> [Work item]
Quote exactly and only this range of lines in the data below: the line that holds "[81,697,182,714] annual report" to the line that holds "[285,918,497,935] proposed board", both included.

> [Information supplied]
== Segment start ==

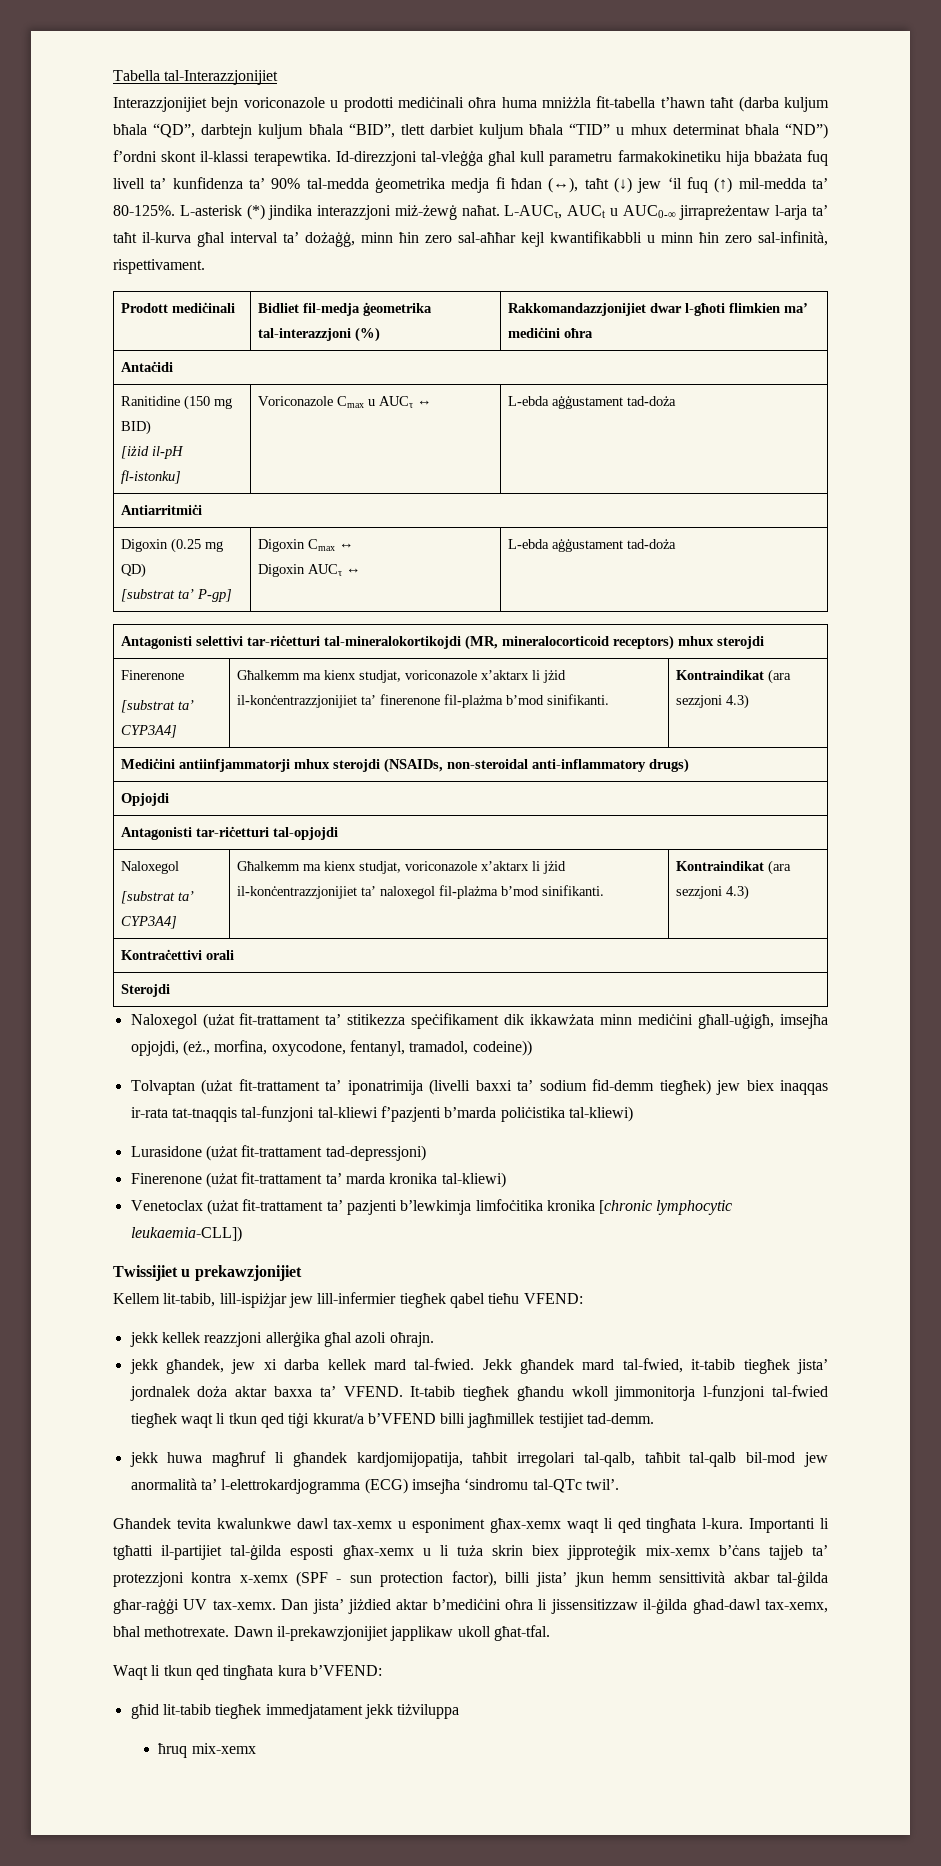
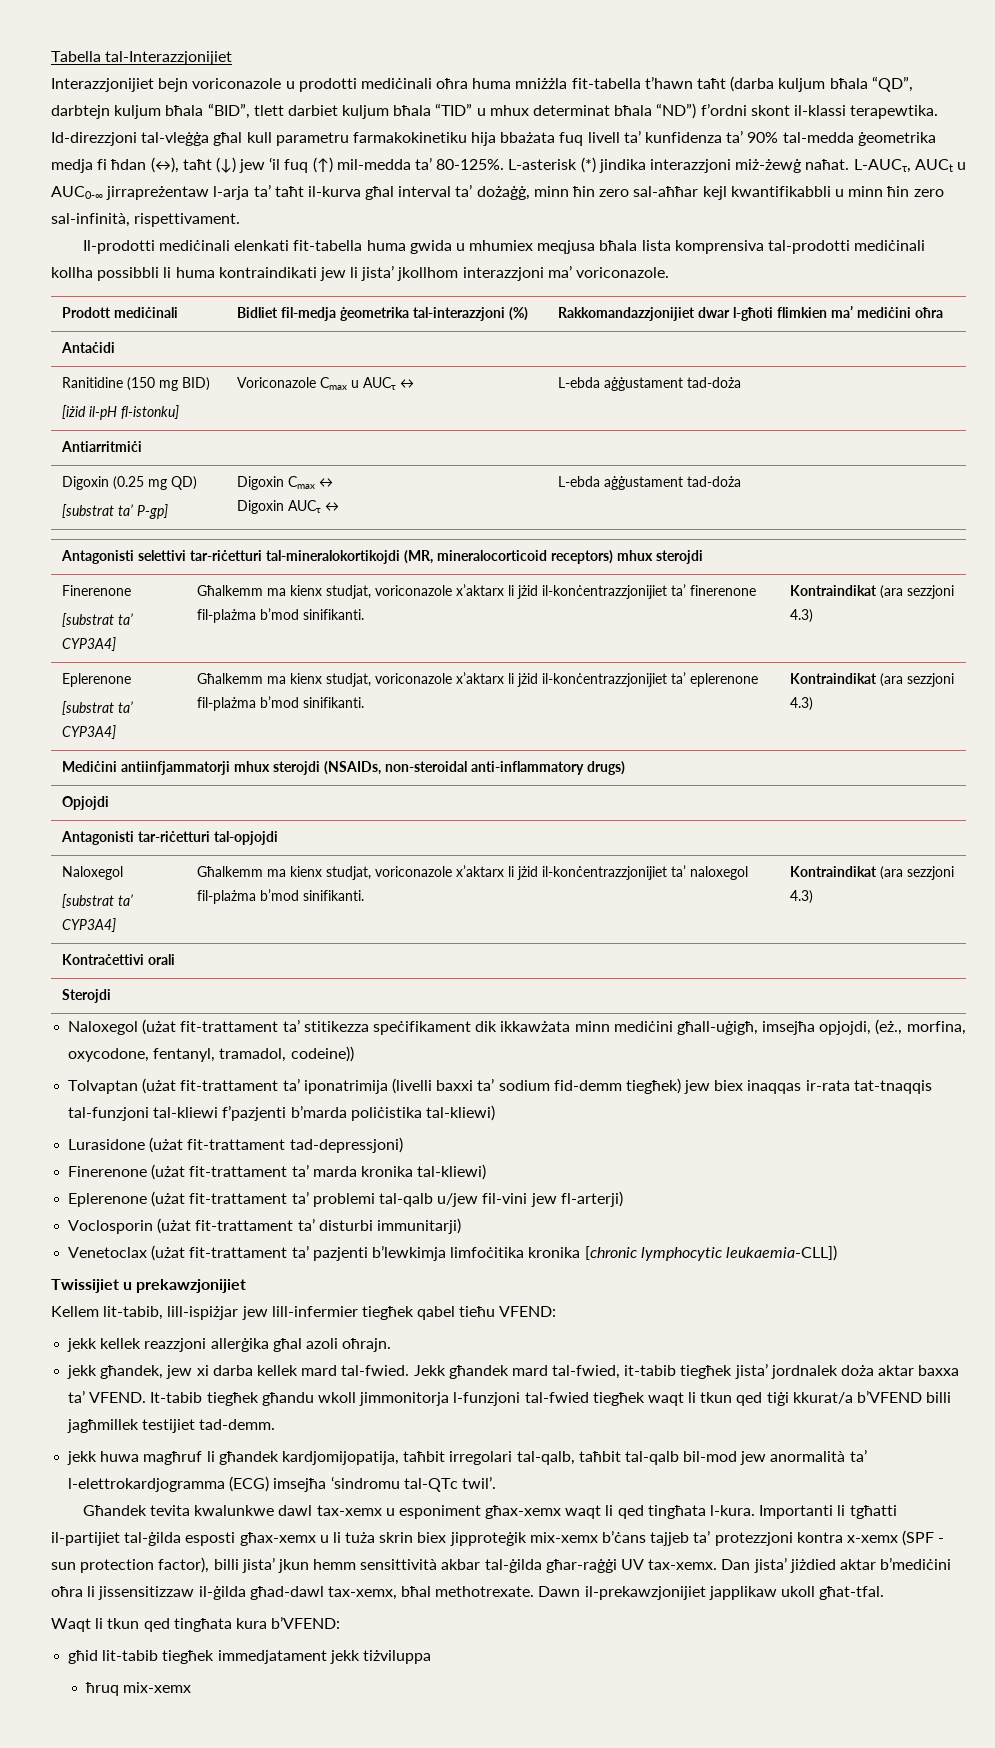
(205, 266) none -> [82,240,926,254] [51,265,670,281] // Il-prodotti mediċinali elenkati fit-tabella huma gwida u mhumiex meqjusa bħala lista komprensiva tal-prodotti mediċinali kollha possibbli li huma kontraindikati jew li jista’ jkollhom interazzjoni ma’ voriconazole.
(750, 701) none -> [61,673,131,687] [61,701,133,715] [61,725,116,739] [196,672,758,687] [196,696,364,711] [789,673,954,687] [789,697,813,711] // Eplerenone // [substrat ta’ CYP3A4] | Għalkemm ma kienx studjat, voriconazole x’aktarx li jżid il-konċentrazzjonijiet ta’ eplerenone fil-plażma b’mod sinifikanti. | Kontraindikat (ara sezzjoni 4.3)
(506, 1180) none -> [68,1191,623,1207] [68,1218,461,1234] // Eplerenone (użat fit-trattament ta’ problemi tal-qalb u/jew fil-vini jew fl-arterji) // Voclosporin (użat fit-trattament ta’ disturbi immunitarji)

== Segment end ==
== Segment start ==

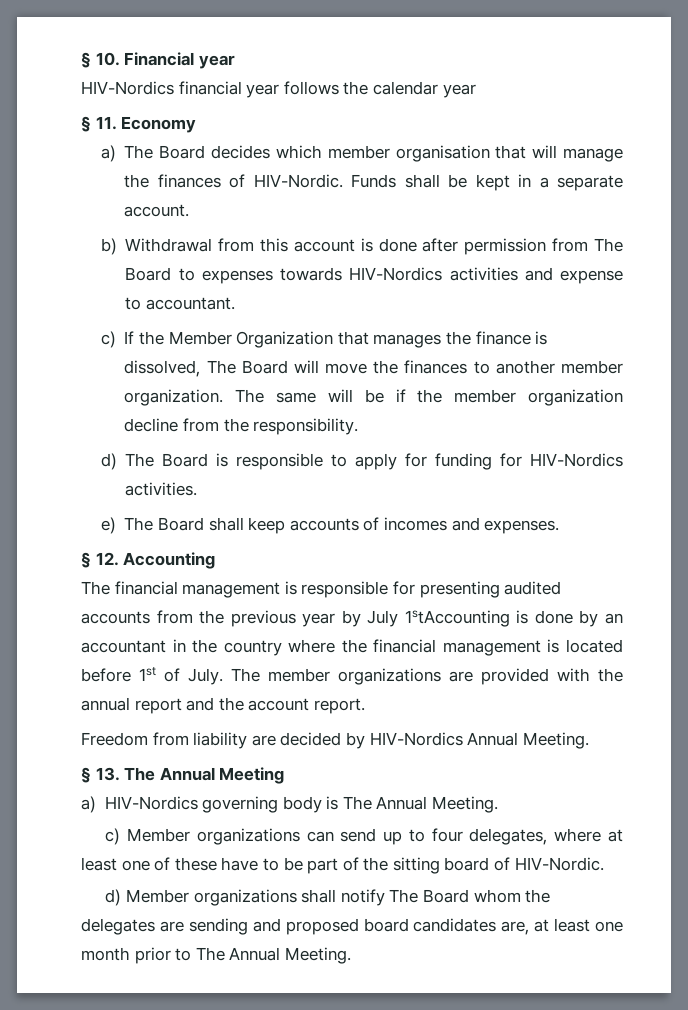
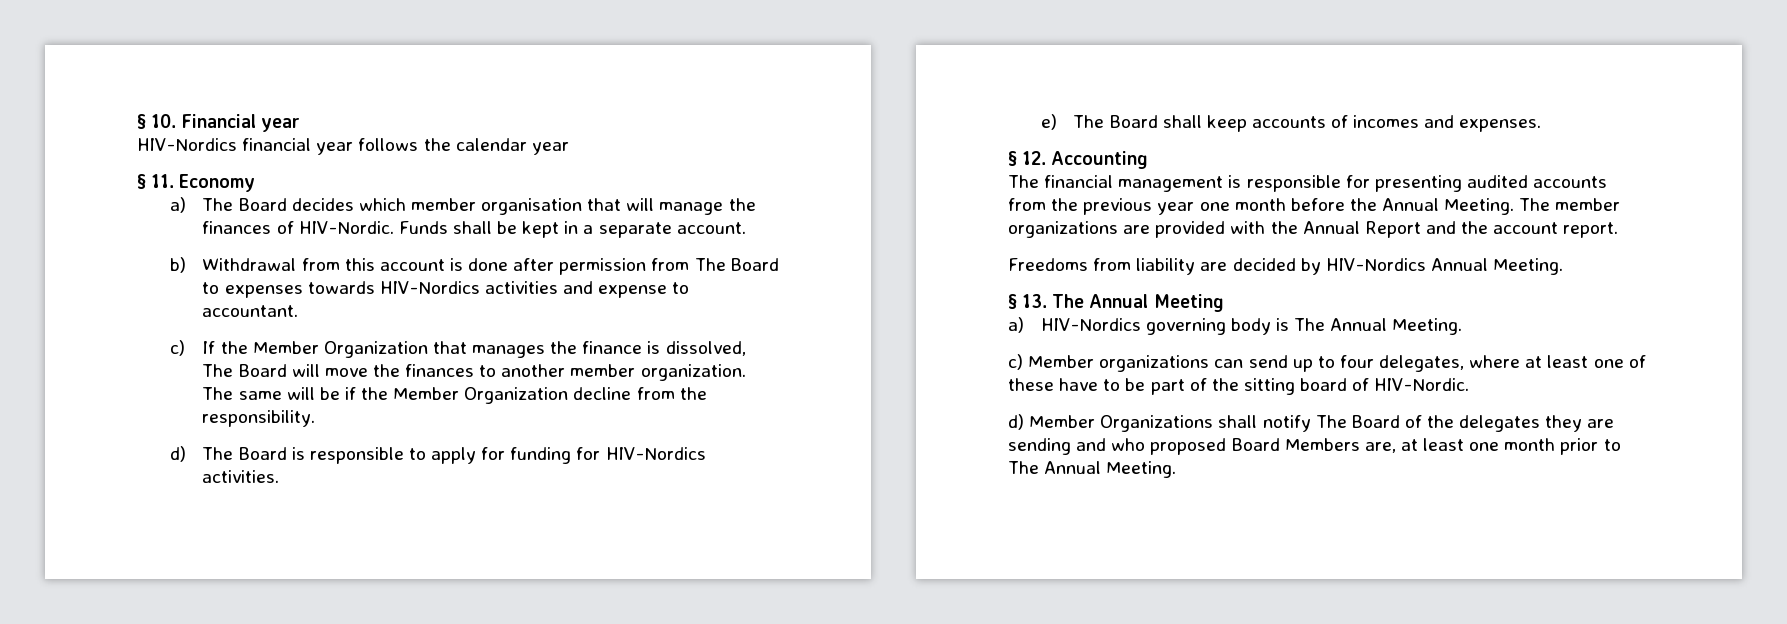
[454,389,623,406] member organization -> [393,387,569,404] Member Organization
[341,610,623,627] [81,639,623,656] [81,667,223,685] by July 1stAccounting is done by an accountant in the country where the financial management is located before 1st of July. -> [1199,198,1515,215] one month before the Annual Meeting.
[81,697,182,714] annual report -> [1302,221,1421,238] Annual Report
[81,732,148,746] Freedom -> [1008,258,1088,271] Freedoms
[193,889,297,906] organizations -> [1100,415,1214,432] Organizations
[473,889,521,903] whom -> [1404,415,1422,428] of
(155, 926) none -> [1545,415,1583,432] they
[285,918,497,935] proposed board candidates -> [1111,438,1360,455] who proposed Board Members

== Segment end ==

> [Solution for this task]
[81,697,182,714] annual report -> [1302,221,1421,238] Annual Report
[81,732,148,746] Freedom -> [1008,258,1088,271] Freedoms
[193,889,297,906] organizations -> [1100,415,1214,432] Organizations
[473,889,521,903] whom -> [1404,415,1422,428] of
(155, 926) none -> [1545,415,1583,432] they
[285,918,497,935] proposed board candidates -> [1111,438,1360,455] who proposed Board Members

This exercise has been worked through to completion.